## Activity
Retype the whole of the data exactly.

[Dataset entries Boundary: Start]

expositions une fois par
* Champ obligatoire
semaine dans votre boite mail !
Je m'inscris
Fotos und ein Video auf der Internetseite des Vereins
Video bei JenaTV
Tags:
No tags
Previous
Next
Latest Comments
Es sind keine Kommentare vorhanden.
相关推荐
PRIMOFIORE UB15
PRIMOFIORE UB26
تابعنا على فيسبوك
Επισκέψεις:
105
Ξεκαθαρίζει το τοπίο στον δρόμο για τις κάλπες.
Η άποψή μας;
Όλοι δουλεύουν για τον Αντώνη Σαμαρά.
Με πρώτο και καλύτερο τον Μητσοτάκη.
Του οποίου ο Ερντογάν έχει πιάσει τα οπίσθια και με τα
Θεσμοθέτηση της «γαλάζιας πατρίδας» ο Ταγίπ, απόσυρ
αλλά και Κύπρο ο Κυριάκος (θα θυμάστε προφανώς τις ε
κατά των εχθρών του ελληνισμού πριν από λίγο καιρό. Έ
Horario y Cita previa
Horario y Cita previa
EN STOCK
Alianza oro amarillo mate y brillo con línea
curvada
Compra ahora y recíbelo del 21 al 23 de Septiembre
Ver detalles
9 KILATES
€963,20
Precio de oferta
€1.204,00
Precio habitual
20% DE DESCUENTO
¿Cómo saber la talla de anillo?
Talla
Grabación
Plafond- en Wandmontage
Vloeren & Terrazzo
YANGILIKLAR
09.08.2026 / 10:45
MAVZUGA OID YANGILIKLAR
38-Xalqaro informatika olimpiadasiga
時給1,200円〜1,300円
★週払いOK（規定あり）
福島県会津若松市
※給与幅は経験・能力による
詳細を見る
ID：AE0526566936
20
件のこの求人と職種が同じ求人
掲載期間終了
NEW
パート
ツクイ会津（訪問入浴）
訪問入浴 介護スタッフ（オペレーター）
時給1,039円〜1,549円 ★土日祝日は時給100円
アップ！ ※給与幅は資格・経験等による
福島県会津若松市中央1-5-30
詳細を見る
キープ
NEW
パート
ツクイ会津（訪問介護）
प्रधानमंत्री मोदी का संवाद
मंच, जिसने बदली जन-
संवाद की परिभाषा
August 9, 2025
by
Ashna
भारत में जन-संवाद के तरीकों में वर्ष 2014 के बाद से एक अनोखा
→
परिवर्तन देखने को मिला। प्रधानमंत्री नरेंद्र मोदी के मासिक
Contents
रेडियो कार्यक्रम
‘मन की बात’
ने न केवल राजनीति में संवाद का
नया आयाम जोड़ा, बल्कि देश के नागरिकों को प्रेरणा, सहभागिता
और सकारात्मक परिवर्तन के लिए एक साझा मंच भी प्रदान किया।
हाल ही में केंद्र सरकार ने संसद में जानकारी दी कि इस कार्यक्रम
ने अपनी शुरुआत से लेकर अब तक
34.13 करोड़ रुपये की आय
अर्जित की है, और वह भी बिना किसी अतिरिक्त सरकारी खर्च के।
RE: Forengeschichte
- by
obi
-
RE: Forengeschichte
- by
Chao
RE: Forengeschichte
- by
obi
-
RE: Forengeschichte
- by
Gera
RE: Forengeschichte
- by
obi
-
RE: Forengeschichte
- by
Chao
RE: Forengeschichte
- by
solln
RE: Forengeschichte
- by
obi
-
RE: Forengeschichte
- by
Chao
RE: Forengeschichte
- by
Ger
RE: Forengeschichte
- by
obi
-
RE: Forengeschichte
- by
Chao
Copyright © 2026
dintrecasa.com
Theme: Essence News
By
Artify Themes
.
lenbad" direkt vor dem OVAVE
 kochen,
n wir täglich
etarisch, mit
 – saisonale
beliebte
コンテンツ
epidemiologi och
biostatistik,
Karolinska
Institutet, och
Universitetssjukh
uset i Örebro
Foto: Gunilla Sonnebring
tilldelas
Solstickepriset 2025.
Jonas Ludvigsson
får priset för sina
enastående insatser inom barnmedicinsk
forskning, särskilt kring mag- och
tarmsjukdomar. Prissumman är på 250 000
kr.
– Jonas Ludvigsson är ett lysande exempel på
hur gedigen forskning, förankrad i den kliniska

[Dataset entries Boundary: End]

## Answer to this exercise
expositions une fois par
* Champ obligatoire
semaine dans votre boite mail !
Je m'inscris
Fotos und ein Video auf der Internetseite des Vereins
Video bei JenaTV
Tags:
No tags
Previous
Next
Latest Comments
Es sind keine Kommentare vorhanden.
相关推荐
PRIMOFIORE UB15
PRIMOFIORE UB26
تابعنا على فيسبوك
Επισκέψεις:
105
Ξεκαθαρίζει το τοπίο στον δρόμο για τις κάλπες.
Η άποψή μας;
Όλοι δουλεύουν για τον Αντώνη Σαμαρά.
Με πρώτο και καλύτερο τον Μητσοτάκη.
Του οποίου ο Ερντογάν έχει πιάσει τα οπίσθια και με τα
Θεσμοθέτηση της «γαλάζιας πατρίδας» ο Ταγίπ, απόσυρ
αλλά και Κύπρο ο Κυριάκος (θα θυμάστε προφανώς τις ε
κατά των εχθρών του ελληνισμού πριν από λίγο καιρό. Έ
Horario y Cita previa
Horario y Cita previa
EN STOCK
Alianza oro amarillo mate y brillo con línea
curvada
Compra ahora y recíbelo del 21 al 23 de Septiembre
Ver detalles
9 KILATES
€963,20
Precio de oferta
€1.204,00
Precio habitual
20% DE DESCUENTO
¿Cómo saber la talla de anillo?
Talla
Grabación
Plafond- en Wandmontage
Vloeren & Terrazzo
YANGILIKLAR
09.08.2026 / 10:45
MAVZUGA OID YANGILIKLAR
38-Xalqaro informatika olimpiadasiga
時給1,200円〜1,300円
★週払いOK（規定あり）
福島県会津若松市
※給与幅は経験・能力による
詳細を見る
ID：AE0526566936
20
件のこの求人と職種が同じ求人
掲載期間終了
NEW
パート
ツクイ会津（訪問入浴）
訪問入浴 介護スタッフ（オペレーター）
時給1,039円〜1,549円 ★土日祝日は時給100円
アップ！ ※給与幅は資格・経験等による
福島県会津若松市中央1-5-30
詳細を見る
キープ
NEW
パート
ツクイ会津（訪問介護）
प्रधानमंत्री मोदी का संवाद
मंच, जिसने बदली जन-
संवाद की परिभाषा
August 9, 2025
by
Ashna
भारत में जन-संवाद के तरीकों में वर्ष 2014 के बाद से एक अनोखा
→
परिवर्तन देखने को मिला। प्रधानमंत्री नरेंद्र मोदी के मासिक
Contents
रेडियो कार्यक्रम
‘मन की बात’
ने न केवल राजनीति में संवाद का
नया आयाम जोड़ा, बल्कि देश के नागरिकों को प्रेरणा, सहभागिता
और सकारात्मक परिवर्तन के लिए एक साझा मंच भी प्रदान किया।
हाल ही में केंद्र सरकार ने संसद में जानकारी दी कि इस कार्यक्रम
ने अपनी शुरुआत से लेकर अब तक
34.13 करोड़ रुपये की आय
अर्जित की है, और वह भी बिना किसी अतिरिक्त सरकारी खर्च के।
RE: Forengeschichte
- by
obi
-
RE: Forengeschichte
- by
Chao
RE: Forengeschichte
- by
obi
-
RE: Forengeschichte
- by
Gera
RE: Forengeschichte
- by
obi
-
RE: Forengeschichte
- by
Chao
RE: Forengeschichte
- by
solln
RE: Forengeschichte
- by
obi
-
RE: Forengeschichte
- by
Chao
RE: Forengeschichte
- by
Ger
RE: Forengeschichte
- by
obi
-
RE: Forengeschichte
- by
Chao
Copyright © 2026
dintrecasa.com
Theme: Essence News
By
Artify Themes
.
lenbad" direkt vor dem OVAVE
 kochen,
n wir täglich
etarisch, mit
 – saisonale
beliebte
コンテンツ
epidemiologi och
biostatistik,
Karolinska
Institutet, och
Universitetssjukh
uset i Örebro
Foto: Gunilla Sonnebring
tilldelas
Solstickepriset 2025.
Jonas Ludvigsson
får priset för sina
enastående insatser inom barnmedicinsk
forskning, särskilt kring mag- och
tarmsjukdomar. Prissumman är på 250 000
kr.
– Jonas Ludvigsson är ett lysande exempel på
hur gedigen forskning, förankrad i den kliniska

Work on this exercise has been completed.